◆ **Recorded information**:
*-*-*

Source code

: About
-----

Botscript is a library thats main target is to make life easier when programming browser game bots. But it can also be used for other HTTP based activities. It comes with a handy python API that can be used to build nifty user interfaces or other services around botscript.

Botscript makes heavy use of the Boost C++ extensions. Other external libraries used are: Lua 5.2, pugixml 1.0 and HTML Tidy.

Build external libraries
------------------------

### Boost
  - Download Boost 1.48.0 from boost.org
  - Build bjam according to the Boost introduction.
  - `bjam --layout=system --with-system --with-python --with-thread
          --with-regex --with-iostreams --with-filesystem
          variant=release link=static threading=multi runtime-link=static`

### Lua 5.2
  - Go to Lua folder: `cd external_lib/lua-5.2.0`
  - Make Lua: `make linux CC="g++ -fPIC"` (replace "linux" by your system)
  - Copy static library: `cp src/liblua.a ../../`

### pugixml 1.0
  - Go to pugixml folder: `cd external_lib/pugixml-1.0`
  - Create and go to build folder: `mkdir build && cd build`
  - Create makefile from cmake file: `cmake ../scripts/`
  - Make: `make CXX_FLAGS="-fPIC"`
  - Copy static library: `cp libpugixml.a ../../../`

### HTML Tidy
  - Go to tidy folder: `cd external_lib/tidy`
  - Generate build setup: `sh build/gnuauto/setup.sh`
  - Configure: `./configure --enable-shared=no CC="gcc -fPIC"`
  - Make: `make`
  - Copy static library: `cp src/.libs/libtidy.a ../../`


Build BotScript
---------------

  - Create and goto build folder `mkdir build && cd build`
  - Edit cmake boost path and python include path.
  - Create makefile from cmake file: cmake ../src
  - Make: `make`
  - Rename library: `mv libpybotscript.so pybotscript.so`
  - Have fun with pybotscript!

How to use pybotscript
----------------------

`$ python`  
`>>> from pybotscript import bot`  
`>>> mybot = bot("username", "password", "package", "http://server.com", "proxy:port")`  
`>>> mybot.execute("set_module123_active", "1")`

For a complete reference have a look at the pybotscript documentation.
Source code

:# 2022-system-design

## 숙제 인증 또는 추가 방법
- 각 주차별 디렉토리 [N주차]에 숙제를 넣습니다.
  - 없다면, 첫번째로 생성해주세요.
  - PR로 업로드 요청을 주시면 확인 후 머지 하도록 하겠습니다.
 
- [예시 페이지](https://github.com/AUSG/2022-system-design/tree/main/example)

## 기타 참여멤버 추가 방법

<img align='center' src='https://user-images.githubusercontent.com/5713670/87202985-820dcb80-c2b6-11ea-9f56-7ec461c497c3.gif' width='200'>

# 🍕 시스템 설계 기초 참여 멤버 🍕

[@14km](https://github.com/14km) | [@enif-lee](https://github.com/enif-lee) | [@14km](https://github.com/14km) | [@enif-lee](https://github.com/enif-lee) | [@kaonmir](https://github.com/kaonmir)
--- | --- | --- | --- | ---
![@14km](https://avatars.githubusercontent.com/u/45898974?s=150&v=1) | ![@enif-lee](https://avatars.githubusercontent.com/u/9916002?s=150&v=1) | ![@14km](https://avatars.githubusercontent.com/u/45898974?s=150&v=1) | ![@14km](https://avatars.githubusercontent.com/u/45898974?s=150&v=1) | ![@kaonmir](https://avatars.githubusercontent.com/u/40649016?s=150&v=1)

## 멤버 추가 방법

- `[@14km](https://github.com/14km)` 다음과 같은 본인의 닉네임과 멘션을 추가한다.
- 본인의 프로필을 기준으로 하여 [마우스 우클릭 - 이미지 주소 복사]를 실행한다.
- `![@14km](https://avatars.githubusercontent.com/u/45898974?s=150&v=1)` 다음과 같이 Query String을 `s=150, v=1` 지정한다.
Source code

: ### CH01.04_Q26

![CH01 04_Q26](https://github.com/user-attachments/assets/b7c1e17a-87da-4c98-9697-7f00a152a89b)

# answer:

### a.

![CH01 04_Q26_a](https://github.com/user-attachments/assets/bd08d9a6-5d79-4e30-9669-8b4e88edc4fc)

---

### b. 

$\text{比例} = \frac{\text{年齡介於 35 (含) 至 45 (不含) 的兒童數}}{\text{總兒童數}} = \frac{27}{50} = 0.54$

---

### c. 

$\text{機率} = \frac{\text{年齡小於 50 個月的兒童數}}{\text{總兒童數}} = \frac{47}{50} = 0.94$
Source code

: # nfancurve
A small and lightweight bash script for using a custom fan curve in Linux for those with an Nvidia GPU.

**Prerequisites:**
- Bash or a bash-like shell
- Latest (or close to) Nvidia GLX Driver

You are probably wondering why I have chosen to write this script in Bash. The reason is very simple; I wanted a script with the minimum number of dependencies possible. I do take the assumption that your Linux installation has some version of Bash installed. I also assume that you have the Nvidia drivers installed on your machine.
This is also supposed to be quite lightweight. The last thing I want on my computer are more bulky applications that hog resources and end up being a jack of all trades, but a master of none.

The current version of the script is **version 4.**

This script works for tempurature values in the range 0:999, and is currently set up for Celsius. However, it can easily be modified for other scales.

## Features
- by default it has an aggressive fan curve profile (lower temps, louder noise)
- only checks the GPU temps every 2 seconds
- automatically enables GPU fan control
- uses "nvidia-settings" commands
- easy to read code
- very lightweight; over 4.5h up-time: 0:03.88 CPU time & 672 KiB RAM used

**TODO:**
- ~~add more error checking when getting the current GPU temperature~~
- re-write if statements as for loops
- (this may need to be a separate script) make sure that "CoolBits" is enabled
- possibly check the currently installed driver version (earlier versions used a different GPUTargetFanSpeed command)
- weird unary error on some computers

*-*-*

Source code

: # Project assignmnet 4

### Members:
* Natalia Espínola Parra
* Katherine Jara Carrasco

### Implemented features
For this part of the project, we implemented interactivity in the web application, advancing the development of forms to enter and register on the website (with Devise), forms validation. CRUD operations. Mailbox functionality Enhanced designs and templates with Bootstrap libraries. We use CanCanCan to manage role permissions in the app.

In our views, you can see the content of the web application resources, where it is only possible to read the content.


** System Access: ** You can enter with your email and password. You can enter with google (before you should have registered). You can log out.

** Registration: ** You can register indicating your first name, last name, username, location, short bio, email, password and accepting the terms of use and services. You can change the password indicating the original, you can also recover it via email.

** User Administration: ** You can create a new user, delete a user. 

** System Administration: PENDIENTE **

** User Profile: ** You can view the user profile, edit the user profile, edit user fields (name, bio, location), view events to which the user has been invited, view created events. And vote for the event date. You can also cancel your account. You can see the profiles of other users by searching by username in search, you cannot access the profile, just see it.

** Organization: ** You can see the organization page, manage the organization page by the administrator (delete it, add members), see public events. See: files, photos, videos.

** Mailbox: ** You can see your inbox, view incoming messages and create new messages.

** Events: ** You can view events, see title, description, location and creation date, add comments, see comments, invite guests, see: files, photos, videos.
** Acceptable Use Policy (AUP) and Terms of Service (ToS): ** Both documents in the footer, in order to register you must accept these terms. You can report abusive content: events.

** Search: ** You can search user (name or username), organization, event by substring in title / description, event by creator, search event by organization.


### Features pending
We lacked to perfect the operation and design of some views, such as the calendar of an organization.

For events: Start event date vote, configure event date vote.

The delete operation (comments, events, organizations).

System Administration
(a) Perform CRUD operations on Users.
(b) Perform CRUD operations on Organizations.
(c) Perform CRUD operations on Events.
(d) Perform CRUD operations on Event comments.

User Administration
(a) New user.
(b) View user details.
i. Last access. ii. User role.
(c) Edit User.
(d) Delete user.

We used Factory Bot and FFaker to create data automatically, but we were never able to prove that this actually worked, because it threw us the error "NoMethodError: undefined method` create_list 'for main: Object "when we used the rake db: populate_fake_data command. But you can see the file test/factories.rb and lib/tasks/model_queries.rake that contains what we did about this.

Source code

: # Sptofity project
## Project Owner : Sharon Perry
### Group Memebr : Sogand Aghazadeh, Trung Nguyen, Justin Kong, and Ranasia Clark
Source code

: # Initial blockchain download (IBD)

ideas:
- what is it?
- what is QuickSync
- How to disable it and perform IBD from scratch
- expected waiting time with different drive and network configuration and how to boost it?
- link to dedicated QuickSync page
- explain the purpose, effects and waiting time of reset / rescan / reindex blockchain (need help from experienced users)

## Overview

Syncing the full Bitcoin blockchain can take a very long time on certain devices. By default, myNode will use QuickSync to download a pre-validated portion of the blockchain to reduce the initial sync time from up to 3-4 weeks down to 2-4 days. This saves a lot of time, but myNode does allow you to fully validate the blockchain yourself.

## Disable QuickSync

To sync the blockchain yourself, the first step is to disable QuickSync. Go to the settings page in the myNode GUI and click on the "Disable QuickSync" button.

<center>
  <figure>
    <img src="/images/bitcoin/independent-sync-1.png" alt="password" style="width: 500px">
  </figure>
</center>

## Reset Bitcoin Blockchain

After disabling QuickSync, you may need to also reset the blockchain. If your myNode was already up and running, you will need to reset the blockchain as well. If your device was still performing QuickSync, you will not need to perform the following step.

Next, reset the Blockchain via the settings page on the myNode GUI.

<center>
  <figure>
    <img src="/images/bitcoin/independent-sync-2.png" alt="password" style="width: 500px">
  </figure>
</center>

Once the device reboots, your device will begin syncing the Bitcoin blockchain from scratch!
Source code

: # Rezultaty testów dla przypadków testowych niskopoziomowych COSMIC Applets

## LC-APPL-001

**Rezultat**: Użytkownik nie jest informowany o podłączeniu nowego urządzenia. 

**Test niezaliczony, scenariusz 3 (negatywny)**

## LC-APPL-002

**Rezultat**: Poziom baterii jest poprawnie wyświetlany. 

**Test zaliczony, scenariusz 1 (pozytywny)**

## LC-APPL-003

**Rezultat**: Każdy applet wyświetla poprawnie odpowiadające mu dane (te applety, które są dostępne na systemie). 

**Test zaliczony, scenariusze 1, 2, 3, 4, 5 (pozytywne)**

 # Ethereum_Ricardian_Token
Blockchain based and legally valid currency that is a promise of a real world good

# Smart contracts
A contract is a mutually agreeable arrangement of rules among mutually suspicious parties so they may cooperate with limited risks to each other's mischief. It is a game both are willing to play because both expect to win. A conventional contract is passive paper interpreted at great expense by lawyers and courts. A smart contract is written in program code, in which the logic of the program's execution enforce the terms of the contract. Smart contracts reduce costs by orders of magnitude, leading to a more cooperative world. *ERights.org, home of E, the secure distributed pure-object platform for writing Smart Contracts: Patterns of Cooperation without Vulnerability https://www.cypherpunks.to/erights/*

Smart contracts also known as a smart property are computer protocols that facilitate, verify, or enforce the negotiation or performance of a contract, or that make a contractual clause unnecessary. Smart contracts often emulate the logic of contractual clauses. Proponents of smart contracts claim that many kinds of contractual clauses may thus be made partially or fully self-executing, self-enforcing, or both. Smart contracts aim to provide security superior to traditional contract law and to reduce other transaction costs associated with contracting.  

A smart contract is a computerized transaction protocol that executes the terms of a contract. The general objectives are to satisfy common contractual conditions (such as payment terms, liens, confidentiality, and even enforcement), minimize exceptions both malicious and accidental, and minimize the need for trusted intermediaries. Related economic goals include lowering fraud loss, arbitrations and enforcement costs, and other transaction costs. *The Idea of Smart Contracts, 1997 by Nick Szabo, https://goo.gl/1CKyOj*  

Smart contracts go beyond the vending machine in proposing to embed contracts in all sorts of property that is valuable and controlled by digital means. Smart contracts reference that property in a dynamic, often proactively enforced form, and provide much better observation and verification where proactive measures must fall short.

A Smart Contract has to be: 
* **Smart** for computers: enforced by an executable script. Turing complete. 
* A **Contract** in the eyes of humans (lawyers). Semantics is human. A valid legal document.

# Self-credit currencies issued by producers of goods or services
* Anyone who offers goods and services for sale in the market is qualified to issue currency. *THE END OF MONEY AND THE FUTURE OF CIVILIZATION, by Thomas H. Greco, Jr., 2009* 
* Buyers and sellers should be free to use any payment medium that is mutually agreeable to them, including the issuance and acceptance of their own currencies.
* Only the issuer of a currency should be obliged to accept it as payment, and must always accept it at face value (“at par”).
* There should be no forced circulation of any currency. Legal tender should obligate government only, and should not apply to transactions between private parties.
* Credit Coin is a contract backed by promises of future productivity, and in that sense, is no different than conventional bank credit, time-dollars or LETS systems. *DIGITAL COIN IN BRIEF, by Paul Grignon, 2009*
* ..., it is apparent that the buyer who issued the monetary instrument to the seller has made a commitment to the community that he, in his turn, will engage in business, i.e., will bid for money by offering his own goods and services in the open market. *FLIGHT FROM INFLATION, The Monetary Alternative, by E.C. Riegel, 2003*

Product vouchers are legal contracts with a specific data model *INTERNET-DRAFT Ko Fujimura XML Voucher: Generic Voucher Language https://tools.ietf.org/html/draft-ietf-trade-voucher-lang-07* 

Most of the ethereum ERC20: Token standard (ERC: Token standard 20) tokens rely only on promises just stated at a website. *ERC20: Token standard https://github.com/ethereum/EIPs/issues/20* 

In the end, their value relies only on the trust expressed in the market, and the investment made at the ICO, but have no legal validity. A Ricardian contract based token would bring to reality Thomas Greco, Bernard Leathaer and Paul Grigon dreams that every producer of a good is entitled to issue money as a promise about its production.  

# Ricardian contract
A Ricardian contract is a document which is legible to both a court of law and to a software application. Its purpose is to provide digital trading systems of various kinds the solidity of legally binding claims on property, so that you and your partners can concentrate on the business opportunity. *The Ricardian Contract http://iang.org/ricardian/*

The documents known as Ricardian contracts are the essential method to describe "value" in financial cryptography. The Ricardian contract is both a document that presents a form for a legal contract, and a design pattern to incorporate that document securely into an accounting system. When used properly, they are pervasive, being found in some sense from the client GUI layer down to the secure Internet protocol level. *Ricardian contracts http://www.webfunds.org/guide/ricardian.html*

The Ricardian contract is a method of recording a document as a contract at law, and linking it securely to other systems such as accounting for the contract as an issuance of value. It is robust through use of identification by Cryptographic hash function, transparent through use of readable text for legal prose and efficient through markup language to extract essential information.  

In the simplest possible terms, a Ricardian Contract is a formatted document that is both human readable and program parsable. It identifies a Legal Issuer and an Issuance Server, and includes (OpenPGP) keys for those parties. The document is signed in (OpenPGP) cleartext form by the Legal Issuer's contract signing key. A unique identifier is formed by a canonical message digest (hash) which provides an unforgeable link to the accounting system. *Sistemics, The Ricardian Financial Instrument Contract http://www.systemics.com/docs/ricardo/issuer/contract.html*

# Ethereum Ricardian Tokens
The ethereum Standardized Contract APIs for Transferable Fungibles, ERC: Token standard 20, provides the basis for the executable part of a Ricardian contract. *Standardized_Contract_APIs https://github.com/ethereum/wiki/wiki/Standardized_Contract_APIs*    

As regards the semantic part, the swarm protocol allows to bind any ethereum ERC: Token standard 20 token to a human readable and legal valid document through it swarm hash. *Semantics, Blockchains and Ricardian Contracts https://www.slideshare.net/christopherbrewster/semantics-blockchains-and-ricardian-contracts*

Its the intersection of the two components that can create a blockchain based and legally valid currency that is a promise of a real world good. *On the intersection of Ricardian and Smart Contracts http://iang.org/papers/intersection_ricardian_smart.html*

*-*-*

◆ **Problem details**: Transcribe the records above exactly, beginning at the line that contains "scenariusz 3 (negatywny)**" and ending with the line that contains "# Smart contracts", both included, and nothing else.

◆ **Answer to this problem**:
**Test niezaliczony, scenariusz 3 (negatywny)**

## LC-APPL-002

**Rezultat**: Poziom baterii jest poprawnie wyświetlany. 

**Test zaliczony, scenariusz 1 (pozytywny)**

## LC-APPL-003

**Rezultat**: Każdy applet wyświetla poprawnie odpowiadające mu dane (te applety, które są dostępne na systemie). 

**Test zaliczony, scenariusze 1, 2, 3, 4, 5 (pozytywne)**

 # Ethereum_Ricardian_Token
Blockchain based and legally valid currency that is a promise of a real world good

# Smart contracts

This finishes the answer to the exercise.